**THE PROBLEM:**
Your job with the data below is to output exactly the lines from the one holding "- Implement changes descripted above" down to the one holding "And then you", both included, and no others.

────────────────

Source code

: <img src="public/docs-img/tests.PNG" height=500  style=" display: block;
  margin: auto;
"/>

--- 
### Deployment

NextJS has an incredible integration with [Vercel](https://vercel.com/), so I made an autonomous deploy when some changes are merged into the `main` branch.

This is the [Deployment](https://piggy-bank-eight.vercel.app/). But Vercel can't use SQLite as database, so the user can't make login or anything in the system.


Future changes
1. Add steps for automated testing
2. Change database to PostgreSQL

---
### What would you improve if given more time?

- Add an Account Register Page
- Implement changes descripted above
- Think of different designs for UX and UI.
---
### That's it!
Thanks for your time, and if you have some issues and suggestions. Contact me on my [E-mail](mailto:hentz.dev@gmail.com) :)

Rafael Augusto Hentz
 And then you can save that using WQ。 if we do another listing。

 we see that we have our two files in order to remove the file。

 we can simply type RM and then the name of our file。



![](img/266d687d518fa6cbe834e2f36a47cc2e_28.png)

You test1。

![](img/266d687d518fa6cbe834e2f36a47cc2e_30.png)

────────────────

**ANSWER TO THIS EXERCISE:**
- Implement changes descripted above
- Think of different designs for UX and UI.
---
### That's it!
Thanks for your time, and if you have some issues and suggestions. Contact me on my [E-mail](mailto:hentz.dev@gmail.com) :)

Rafael Augusto Hentz
 And then you can save that using WQ。 if we do another listing。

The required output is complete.